How are you defining "guest down time"?

It's important to note that code running in QEMU does not equate to guest 
visible down time unless QEMU does an explicit vm_stop() which is not happening 
here.

Instead, a VCPU may become blocked *if* it attempts to acquire qemu_mute while 
QEMU is holding it.

If your concern is qemu_mutex being held while waiting for libvirt, it would be 
fairly easy to implement a qemu_open_async() that dropped allowed dropping back 
to the main loop and then calling a callback when the open completes.

It would be pretty trivial to convert qmp_transaction to use such a command.

But this is all speculative.  There's no reason to believe that an RPC would 
have a noticable guest visible latency unless you assume there's lot contention. 
  I would strongly suspect that the bdrv_flush() is going to be a much greater 
source of lock contention than the RPC would be.  An RPC is only bound by 
scheduler latency whereas synchronous disk I/O is bound spinning a platter.

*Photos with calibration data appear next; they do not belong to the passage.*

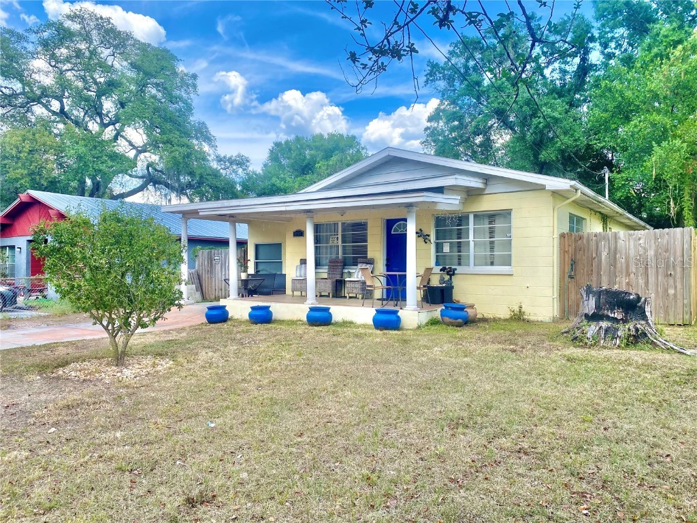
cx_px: 348
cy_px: 262
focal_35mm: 26
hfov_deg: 67.3
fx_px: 524
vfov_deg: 53.1
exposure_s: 1/998
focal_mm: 4.25
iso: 32
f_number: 1.8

> And libvirt code becomes a lot trickier to deal with the fact
> that two channels are in use, and that the channel that issued the
> 'transaction' command must block while the other channel for handling
> hooks must be responsive.

All libvirt needs to do is listen on a socket and delegate access according to a 
white list.  Whatever is providing fd's needs to have no knowledge of anythign 
other than what the guest is allowed to access which shouldn't depend on an 
executing command.

Regards,

Anthony Liguori

> I'm really disliking the hook-fd approach, when a better solution is to
> make use of 'getfd' in advance of any operation that will need to open
> new fds.
>